T-Mobile USA Begins Taking Pre-Orders for iPhone 5 Ahead of April 12 Launch
In line with its previously announced timeline, T-Mobile USA today began taking pre-orders for the iPhone 5 ahead of its April 12 launch.
Under T-Mobile's new payment model, the 16 GB iPhone 5 requires a down payment of $99.99 with the customer also responsible for an additional 24 monthly payments of $20, bringing the total cost of the device to $579.99. The 32 GB and 64 GB models carry the same monthly payment amounts, but require larger down payments of $199.99 and $299.99 respectively.
Single-line service plans for the iPhone 5 require no contract and begin at $50/month for unlimited talk, text, and data, although data is slowed to 2G speeds once the customer reaches 500 MB for the month. A $60/month plan raises the high-speed data cap to 2.5 GB, and a $70/month plan includes unlimited high-speed data.
Top Rated Comments
Meanwhile at Macrumors where 3% of the members can understand german.

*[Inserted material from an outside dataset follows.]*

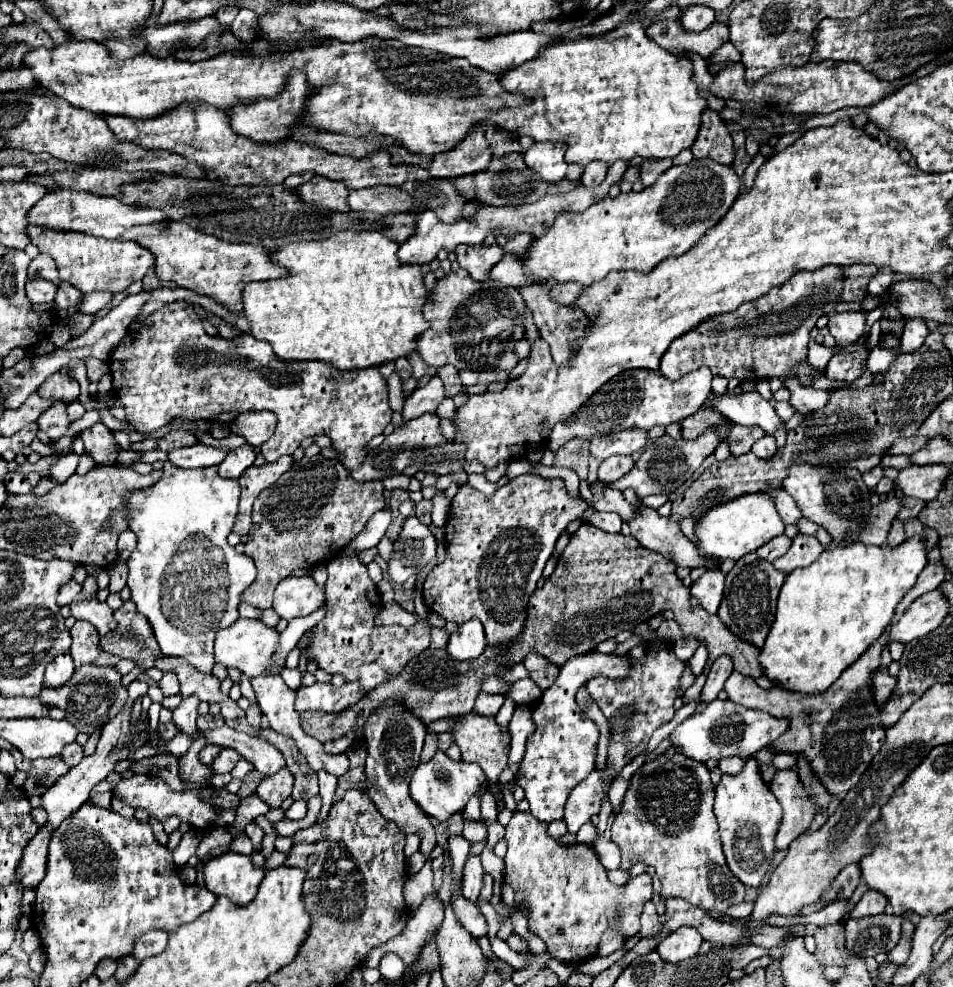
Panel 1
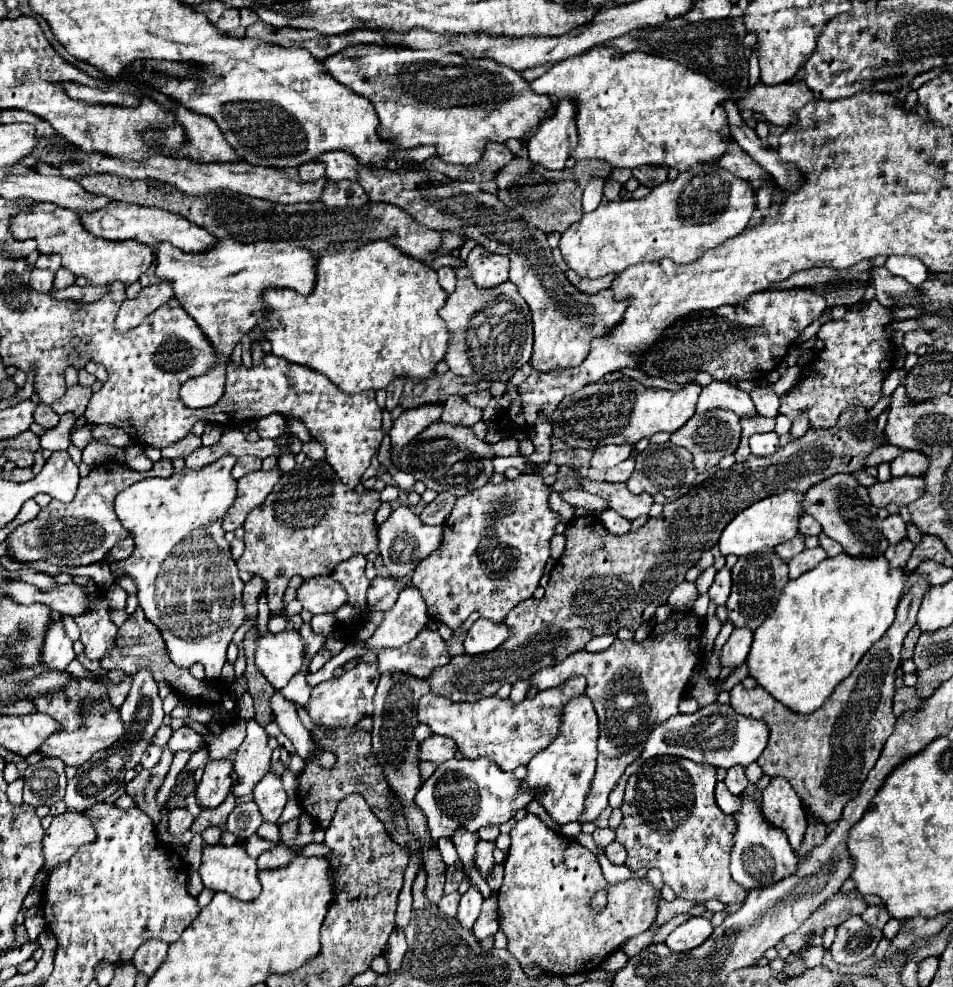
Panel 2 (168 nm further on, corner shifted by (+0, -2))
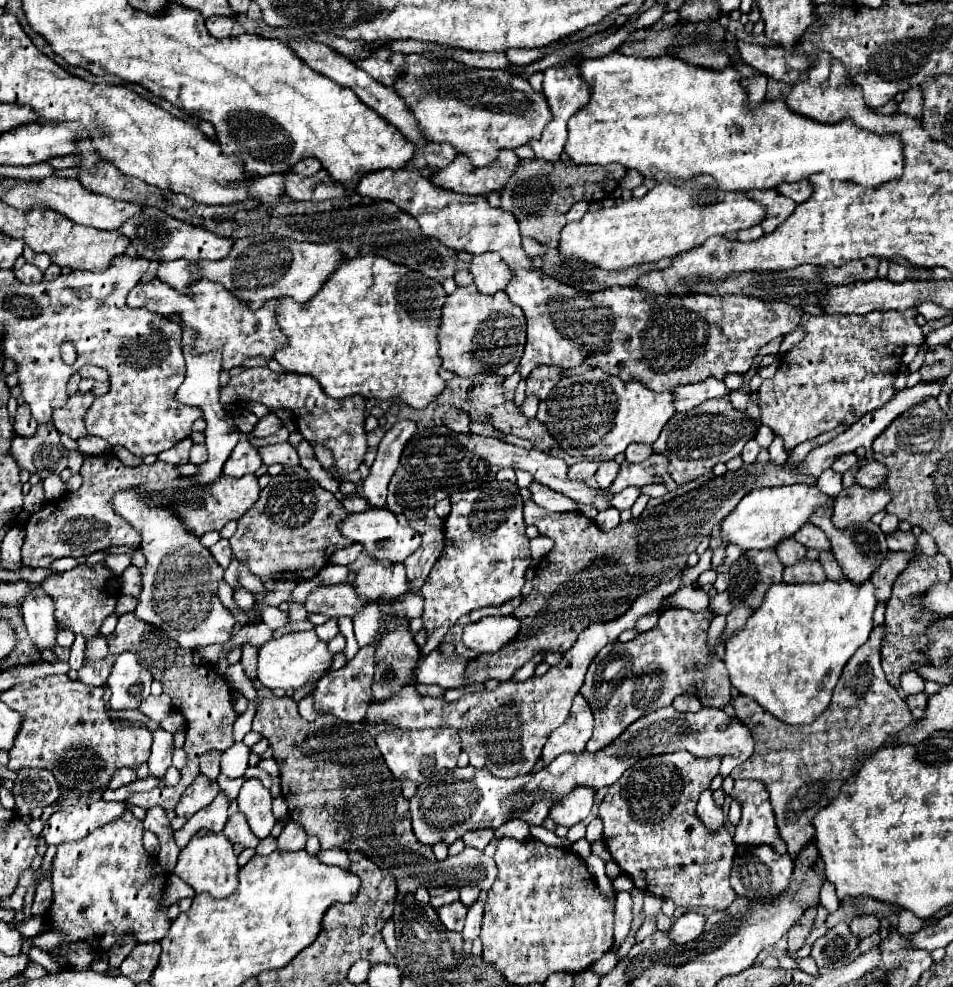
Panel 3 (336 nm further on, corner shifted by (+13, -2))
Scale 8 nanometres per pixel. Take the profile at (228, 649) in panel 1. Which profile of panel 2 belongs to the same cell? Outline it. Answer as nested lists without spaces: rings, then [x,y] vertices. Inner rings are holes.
[[[297,630],[267,634],[257,640],[255,664],[275,690],[287,686],[289,680],[301,672],[303,660],[305,642]]]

Because this is not a contract like with AT&T or Verizon where you pay $200 up front and pay the additional forever if you never upgrade. With this plan you eventually pay off the phone and $20 a month comes off your bill.
I think this is a very unique and appears to be better way to do this. I hope we see others follow.
T-Mobile no longer has service commitments
You didn't quite read it.
Nobody "subsidises" any phones. What most companies do is give you a phone with a cheap down payment, charge you more over the next 24 months, and then charge you more again after these months.
T-Mobile tells you what the phone costs, and gives you two options to pay - pay it all in one go, or $99 now and the rest over 24 months. That's a purchase, and you have to pay the purchase price. You wouldn't expect not to have to pay, right? In addition, they offer phone and data service at some price with no long-term contract. Actually, three different levels of data service at different prices.
What I like about it is that they offer things in a way that almost everyone would understand. I have seen plenty of people who just _do not understand_ that what they pay for a "subsidized" iPhone is not the price of an iPhone. And if you ever looked at prices at O2 in the UK, either whoever sets the prices is a complete idiot, or, more likely, they are intentionally trying to confuse their customers.
US and Europe are apples and oranges with this stuff for a variety of reasons. How much do you pay for gas? Again, apples and oranges, just very different markets.